After inserting eyes in each of the initial two ovals, thereby investing the centerpiece with soul, Komatsu sat cross-legged and bowed deeply to the audience to end the performance.
Coming out of her trance-like state, yet still gasping for air, Komatsu delivered a short speech.
“Today I painted feeling the power of all of you, the power of the land of Cleveland, and the power of the artworks that the Cleveland Museum of Art houses,” she said.
In an interview with The Japan Times, Komatsu said that she goes on stage without any rough sketch in advance.
“For me, painting is meditating. In this sense, there is no difference whether it’s live on stage or alone in my studio,” she said. “But I understand that art lovers are so delighted to see an artist in person that I want to paint in front of them without hesitation or anxiety.”
Although it was her third live painting performance in the U.S., she had never performed at a museum as prestigious as CMA, which houses more than 61,000 works of art from around the world
“While painting on stage, I heard voices from the galleries of the museum,” Komatsu mentioned the artworks featuring divine creatures of different cultures from CMA’s collection. “With a sense of tension that I should properly respond to those divine spirits, I added many tiny komainu to my painting this time,” she said. Komatsu believes the komainu that guard the entrances of shrines reached Japan after a long journey of ancient cultural diffusion from the west.

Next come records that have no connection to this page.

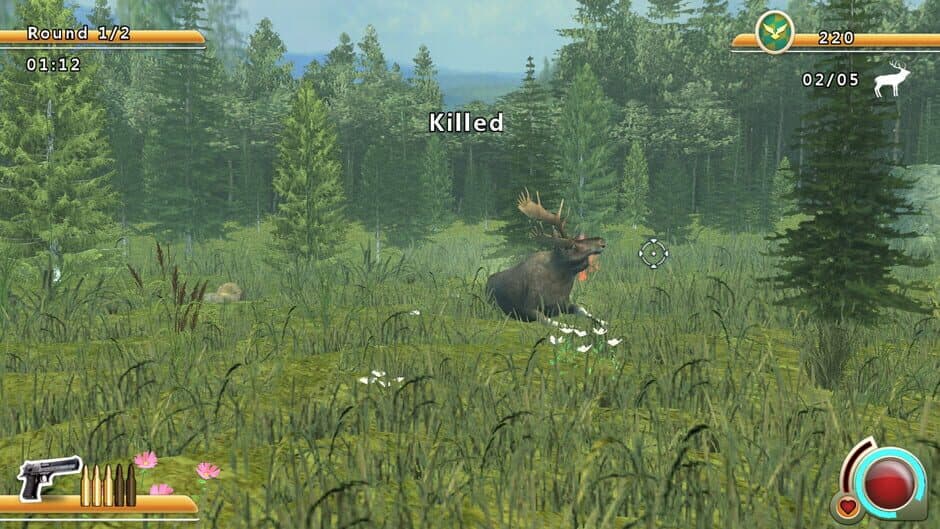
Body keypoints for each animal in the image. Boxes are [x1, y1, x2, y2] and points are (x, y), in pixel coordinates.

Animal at [486, 189, 607, 328]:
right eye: (573, 245)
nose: (601, 241)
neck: (561, 280)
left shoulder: (562, 304)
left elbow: (582, 309)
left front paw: (604, 323)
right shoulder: (528, 309)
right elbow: (554, 323)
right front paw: (575, 329)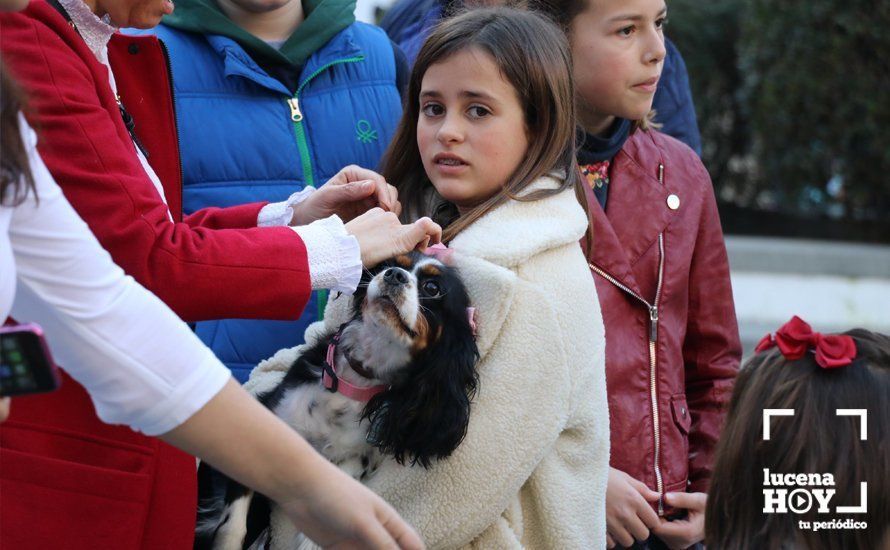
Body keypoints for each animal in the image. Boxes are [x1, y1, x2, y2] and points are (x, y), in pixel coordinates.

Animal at [195, 252, 478, 548]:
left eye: (432, 288)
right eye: (387, 264)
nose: (394, 275)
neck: (353, 381)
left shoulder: (358, 457)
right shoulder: (268, 417)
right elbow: (233, 522)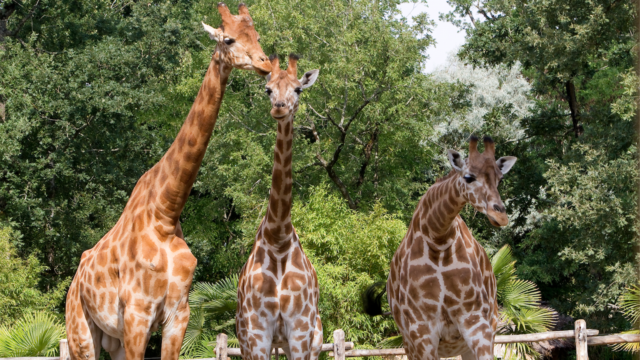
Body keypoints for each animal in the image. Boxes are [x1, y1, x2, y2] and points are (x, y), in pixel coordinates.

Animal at [66, 4, 272, 360]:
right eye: (229, 39)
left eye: (256, 36)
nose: (266, 64)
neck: (165, 212)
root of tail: (74, 280)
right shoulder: (137, 314)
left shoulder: (179, 313)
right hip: (80, 328)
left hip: (112, 339)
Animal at [235, 54, 322, 360]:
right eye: (268, 89)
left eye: (298, 89)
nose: (279, 109)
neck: (278, 236)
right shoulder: (258, 332)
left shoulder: (301, 330)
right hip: (248, 341)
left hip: (314, 337)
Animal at [364, 136, 516, 360]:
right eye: (468, 177)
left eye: (500, 180)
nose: (500, 216)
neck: (438, 240)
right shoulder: (421, 330)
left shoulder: (476, 320)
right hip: (409, 344)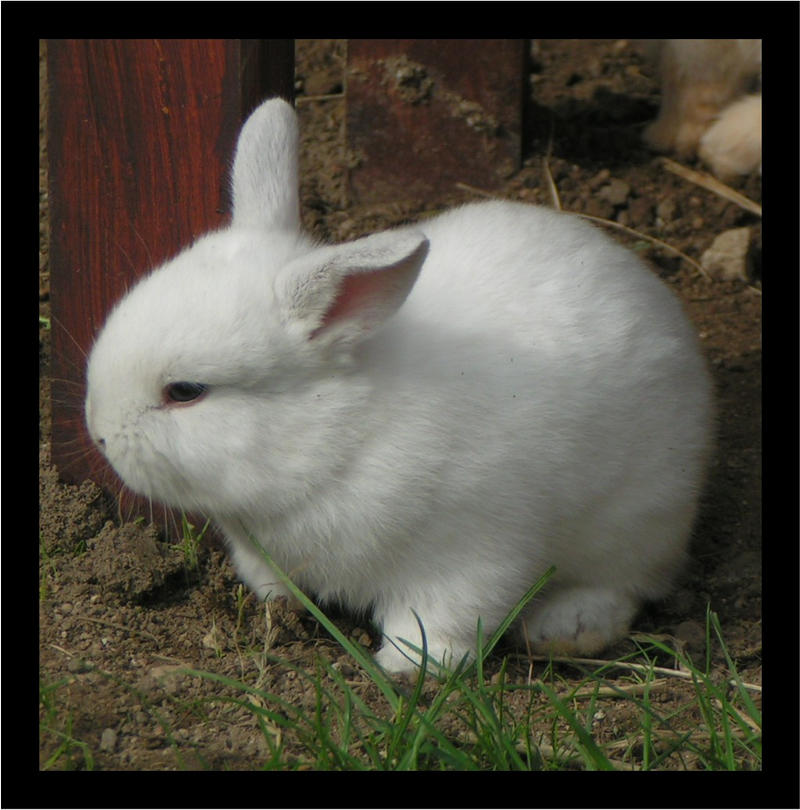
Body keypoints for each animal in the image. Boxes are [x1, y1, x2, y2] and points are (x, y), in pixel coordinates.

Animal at [85, 98, 714, 674]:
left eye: (186, 391)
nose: (99, 435)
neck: (337, 436)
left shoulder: (472, 554)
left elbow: (442, 619)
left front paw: (408, 668)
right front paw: (278, 609)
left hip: (640, 516)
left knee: (628, 583)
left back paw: (567, 627)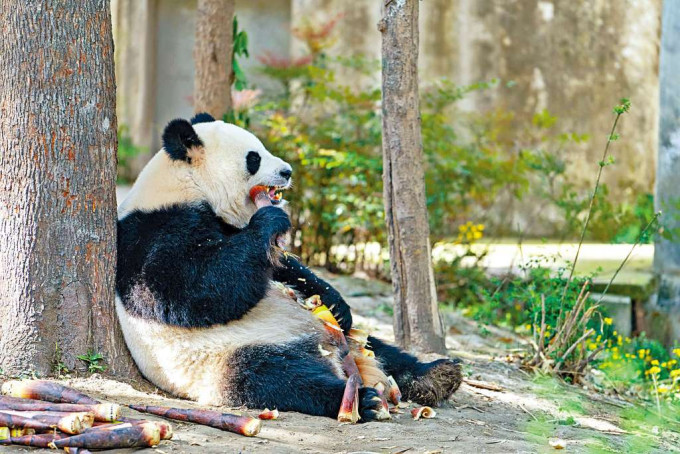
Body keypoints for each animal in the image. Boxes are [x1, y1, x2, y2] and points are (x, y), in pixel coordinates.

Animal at [117, 114, 462, 422]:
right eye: (253, 158)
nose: (287, 171)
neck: (185, 184)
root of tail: (330, 352)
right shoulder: (154, 231)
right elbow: (190, 290)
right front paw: (270, 220)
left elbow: (282, 267)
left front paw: (336, 303)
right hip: (226, 356)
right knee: (277, 378)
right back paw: (360, 401)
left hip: (344, 338)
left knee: (381, 348)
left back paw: (437, 374)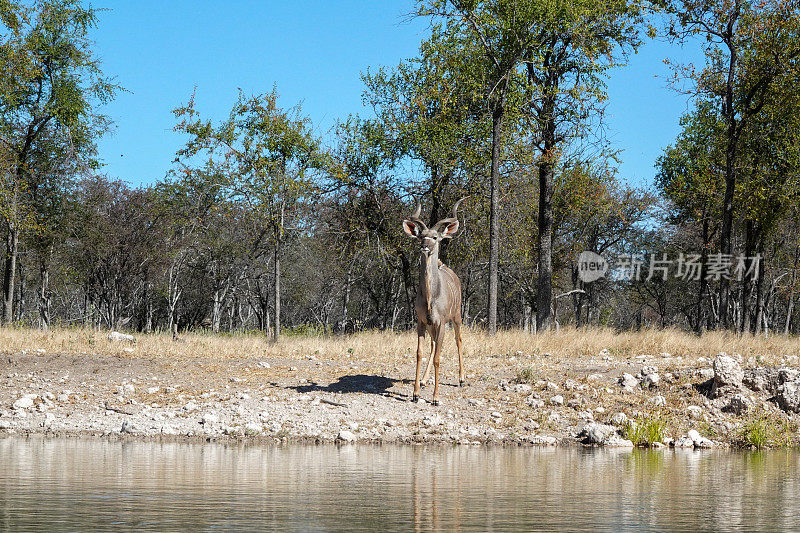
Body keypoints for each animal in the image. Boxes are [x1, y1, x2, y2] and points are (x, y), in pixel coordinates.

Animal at [404, 198, 466, 404]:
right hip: (433, 326)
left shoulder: (441, 322)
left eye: (436, 237)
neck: (432, 297)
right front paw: (415, 393)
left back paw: (462, 379)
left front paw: (436, 398)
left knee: (458, 340)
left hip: (456, 318)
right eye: (420, 236)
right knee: (432, 346)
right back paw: (424, 381)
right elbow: (419, 353)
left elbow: (439, 356)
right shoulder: (422, 321)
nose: (424, 246)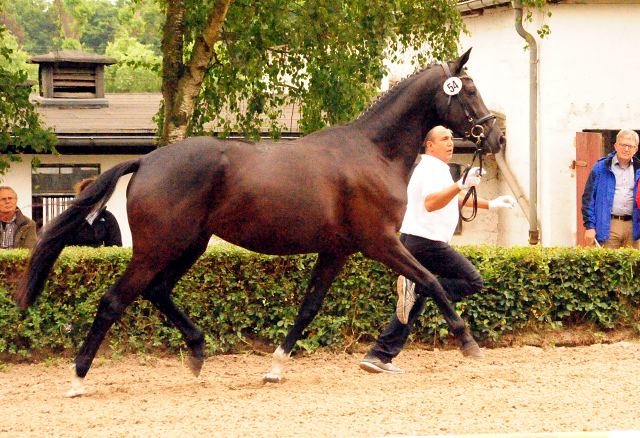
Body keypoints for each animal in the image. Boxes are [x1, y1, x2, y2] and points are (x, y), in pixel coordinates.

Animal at [13, 48, 504, 396]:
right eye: (469, 90)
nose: (496, 136)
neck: (371, 152)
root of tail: (148, 160)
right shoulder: (380, 242)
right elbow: (432, 281)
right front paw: (469, 344)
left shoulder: (337, 250)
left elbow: (309, 308)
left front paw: (274, 367)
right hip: (158, 247)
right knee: (114, 300)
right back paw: (78, 378)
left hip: (189, 244)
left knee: (157, 291)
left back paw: (197, 351)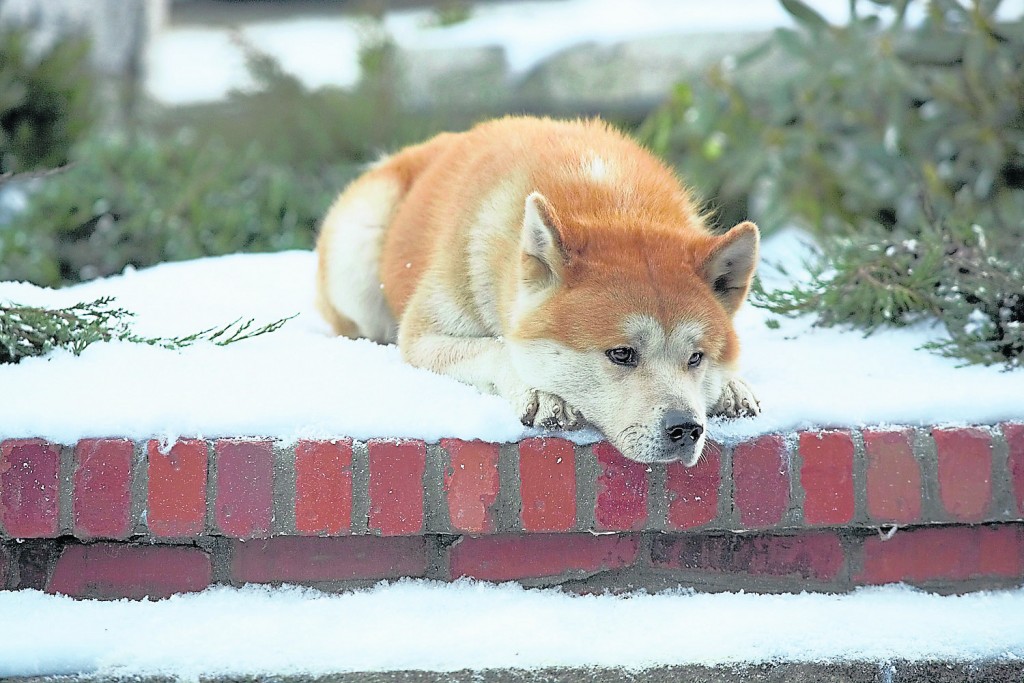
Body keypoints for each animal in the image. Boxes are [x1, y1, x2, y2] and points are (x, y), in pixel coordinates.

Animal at [315, 117, 757, 466]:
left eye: (696, 358)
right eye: (621, 354)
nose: (686, 428)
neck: (613, 205)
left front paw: (731, 387)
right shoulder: (422, 337)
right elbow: (496, 349)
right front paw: (542, 394)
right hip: (358, 249)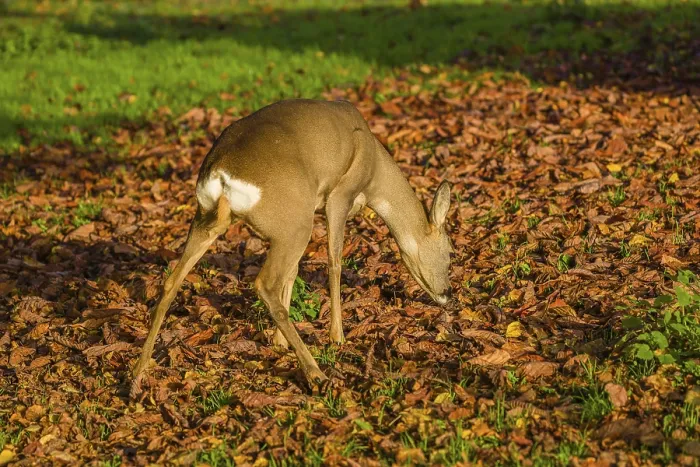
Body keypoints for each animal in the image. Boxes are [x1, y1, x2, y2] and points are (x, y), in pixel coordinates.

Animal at [131, 99, 454, 392]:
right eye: (450, 253)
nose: (447, 294)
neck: (374, 174)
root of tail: (221, 175)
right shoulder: (340, 195)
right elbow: (334, 263)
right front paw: (337, 336)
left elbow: (296, 271)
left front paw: (278, 342)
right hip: (294, 221)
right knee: (265, 284)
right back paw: (316, 373)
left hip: (209, 218)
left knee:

According to the museum, the event attracted an audience of 1,235 CMA members, who followed the hour-long performance with their immediate impressions: “When she started out, it made no sense to me whatsoever, but as she started completing, it looked like she was painting a story of creation,” “It was intense and lively,” and “It was the first time we’ve ever seen something like that. It was just absolutely amazing that she was in a trance,” to mention a few.
“It was wonderful to connect the ancient traditions in the exhibition with the contemporary feel to understand the continuous thread for many centuries. Her way of painting was engaging, energetic and very fun as well,” said John Easley, deputy director and chief philanthropy officer at CMA.
His comment was followed by Marjorie Williams, senior leadership giving officer in the philanthropy division at CMA. “It was an extraordinary, spiritual art. It makes our audience understand that Shinto in Japan has a contemporary expression and inspires an artist like Miwa,” Williams said.
Still experiencing the whole story, Vilbar was looking at Komatsu, her hakama spattered with paint, who was friendly in posing for photos with the audience members that flocked around her and lined up for their turn in front of the painting.
“She has not yet finished her painting. She is still experiencing the energy that she created,” Vilbar said with a smile.
The exceptional work of art will be on display for the moment at the residence of Hiroyuki Fujita, honorary consul of Japan in Cleveland, to demonstrate “Yamato jikara” (Yamato power), an expression that Komatsu created, meaning the ability of fusing different elements, while venerating sacred spirits in nature, as seen in the Shinto tradition.